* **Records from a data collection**
--*--

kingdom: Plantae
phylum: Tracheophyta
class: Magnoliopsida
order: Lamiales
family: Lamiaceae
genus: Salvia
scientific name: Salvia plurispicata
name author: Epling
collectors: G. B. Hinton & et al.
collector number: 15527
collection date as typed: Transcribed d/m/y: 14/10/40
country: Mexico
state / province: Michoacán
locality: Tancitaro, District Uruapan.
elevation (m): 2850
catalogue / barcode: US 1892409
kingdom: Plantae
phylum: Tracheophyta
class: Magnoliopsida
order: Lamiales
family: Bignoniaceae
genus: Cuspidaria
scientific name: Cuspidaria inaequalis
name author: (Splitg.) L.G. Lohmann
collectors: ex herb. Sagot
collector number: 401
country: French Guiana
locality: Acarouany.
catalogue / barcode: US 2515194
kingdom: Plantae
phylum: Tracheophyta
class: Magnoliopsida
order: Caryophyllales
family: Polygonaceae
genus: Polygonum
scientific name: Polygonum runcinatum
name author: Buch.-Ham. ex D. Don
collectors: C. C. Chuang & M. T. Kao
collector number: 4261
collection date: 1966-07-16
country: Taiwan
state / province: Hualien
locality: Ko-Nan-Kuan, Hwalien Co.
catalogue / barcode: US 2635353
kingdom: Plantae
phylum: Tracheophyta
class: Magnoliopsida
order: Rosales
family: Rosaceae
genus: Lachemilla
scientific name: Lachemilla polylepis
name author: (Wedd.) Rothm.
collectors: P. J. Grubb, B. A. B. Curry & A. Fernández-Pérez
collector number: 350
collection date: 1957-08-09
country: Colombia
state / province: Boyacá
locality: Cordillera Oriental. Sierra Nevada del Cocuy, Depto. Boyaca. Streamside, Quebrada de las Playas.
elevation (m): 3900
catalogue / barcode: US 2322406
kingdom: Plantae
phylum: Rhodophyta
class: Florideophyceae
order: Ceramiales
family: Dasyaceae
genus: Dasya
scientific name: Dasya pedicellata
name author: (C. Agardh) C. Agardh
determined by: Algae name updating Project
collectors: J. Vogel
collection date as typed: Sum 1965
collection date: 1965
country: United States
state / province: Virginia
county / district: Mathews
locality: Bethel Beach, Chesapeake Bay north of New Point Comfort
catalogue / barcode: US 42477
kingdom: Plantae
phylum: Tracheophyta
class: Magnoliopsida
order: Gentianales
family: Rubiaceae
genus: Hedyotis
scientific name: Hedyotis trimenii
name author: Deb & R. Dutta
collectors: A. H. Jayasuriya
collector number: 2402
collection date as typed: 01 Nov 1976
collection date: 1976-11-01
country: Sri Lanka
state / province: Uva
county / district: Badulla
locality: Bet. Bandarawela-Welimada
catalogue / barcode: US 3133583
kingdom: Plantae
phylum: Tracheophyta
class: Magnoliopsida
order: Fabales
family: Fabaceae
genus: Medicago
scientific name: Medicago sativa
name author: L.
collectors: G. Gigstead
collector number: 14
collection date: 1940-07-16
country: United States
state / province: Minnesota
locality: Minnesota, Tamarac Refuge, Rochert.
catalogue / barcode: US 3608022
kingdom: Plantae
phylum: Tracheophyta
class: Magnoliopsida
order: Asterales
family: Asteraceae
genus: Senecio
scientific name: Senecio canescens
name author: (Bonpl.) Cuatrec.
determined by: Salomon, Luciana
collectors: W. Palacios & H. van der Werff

--*--

Can you return every one of the lines above, unchanged?

* **Output for this exercise**
kingdom: Plantae
phylum: Tracheophyta
class: Magnoliopsida
order: Lamiales
family: Lamiaceae
genus: Salvia
scientific name: Salvia plurispicata
name author: Epling
collectors: G. B. Hinton & et al.
collector number: 15527
collection date as typed: Transcribed d/m/y: 14/10/40
country: Mexico
state / province: Michoacán
locality: Tancitaro, District Uruapan.
elevation (m): 2850
catalogue / barcode: US 1892409
kingdom: Plantae
phylum: Tracheophyta
class: Magnoliopsida
order: Lamiales
family: Bignoniaceae
genus: Cuspidaria
scientific name: Cuspidaria inaequalis
name author: (Splitg.) L.G. Lohmann
collectors: ex herb. Sagot
collector number: 401
country: French Guiana
locality: Acarouany.
catalogue / barcode: US 2515194
kingdom: Plantae
phylum: Tracheophyta
class: Magnoliopsida
order: Caryophyllales
family: Polygonaceae
genus: Polygonum
scientific name: Polygonum runcinatum
name author: Buch.-Ham. ex D. Don
collectors: C. C. Chuang & M. T. Kao
collector number: 4261
collection date: 1966-07-16
country: Taiwan
state / province: Hualien
locality: Ko-Nan-Kuan, Hwalien Co.
catalogue / barcode: US 2635353
kingdom: Plantae
phylum: Tracheophyta
class: Magnoliopsida
order: Rosales
family: Rosaceae
genus: Lachemilla
scientific name: Lachemilla polylepis
name author: (Wedd.) Rothm.
collectors: P. J. Grubb, B. A. B. Curry & A. Fernández-Pérez
collector number: 350
collection date: 1957-08-09
country: Colombia
state / province: Boyacá
locality: Cordillera Oriental. Sierra Nevada del Cocuy, Depto. Boyaca. Streamside, Quebrada de las Playas.
elevation (m): 3900
catalogue / barcode: US 2322406
kingdom: Plantae
phylum: Rhodophyta
class: Florideophyceae
order: Ceramiales
family: Dasyaceae
genus: Dasya
scientific name: Dasya pedicellata
name author: (C. Agardh) C. Agardh
determined by: Algae name updating Project
collectors: J. Vogel
collection date as typed: Sum 1965
collection date: 1965
country: United States
state / province: Virginia
county / district: Mathews
locality: Bethel Beach, Chesapeake Bay north of New Point Comfort
catalogue / barcode: US 42477
kingdom: Plantae
phylum: Tracheophyta
class: Magnoliopsida
order: Gentianales
family: Rubiaceae
genus: Hedyotis
scientific name: Hedyotis trimenii
name author: Deb & R. Dutta
collectors: A. H. Jayasuriya
collector number: 2402
collection date as typed: 01 Nov 1976
collection date: 1976-11-01
country: Sri Lanka
state / province: Uva
county / district: Badulla
locality: Bet. Bandarawela-Welimada
catalogue / barcode: US 3133583
kingdom: Plantae
phylum: Tracheophyta
class: Magnoliopsida
order: Fabales
family: Fabaceae
genus: Medicago
scientific name: Medicago sativa
name author: L.
collectors: G. Gigstead
collector number: 14
collection date: 1940-07-16
country: United States
state / province: Minnesota
locality: Minnesota, Tamarac Refuge, Rochert.
catalogue / barcode: US 3608022
kingdom: Plantae
phylum: Tracheophyta
class: Magnoliopsida
order: Asterales
family: Asteraceae
genus: Senecio
scientific name: Senecio canescens
name author: (Bonpl.) Cuatrec.
determined by: Salomon, Luciana
collectors: W. Palacios & H. van der Werff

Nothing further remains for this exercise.